### Work to complete
Your answer should be every line with the word "that", copied from the data below.

(Page-level text extractions)
◇ ◇ ◇ ◇ ◇

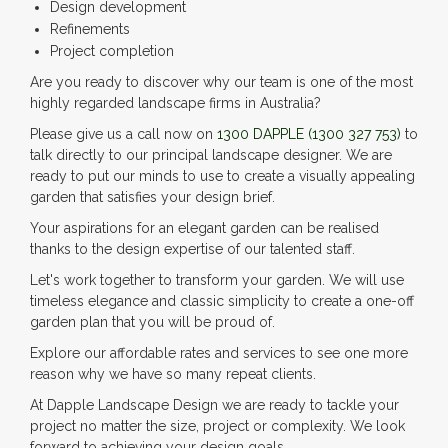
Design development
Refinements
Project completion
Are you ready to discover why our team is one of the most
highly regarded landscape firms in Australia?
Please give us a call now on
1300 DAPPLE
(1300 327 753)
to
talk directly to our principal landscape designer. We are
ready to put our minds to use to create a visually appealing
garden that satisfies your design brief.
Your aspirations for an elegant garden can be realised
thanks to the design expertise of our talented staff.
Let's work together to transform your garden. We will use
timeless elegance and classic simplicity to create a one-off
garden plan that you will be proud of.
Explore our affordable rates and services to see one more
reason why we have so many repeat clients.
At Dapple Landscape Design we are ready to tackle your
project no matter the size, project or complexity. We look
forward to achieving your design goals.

◇ ◇ ◇ ◇ ◇

### Exercise result
garden that satisfies your design brief.
garden plan that you will be proud of.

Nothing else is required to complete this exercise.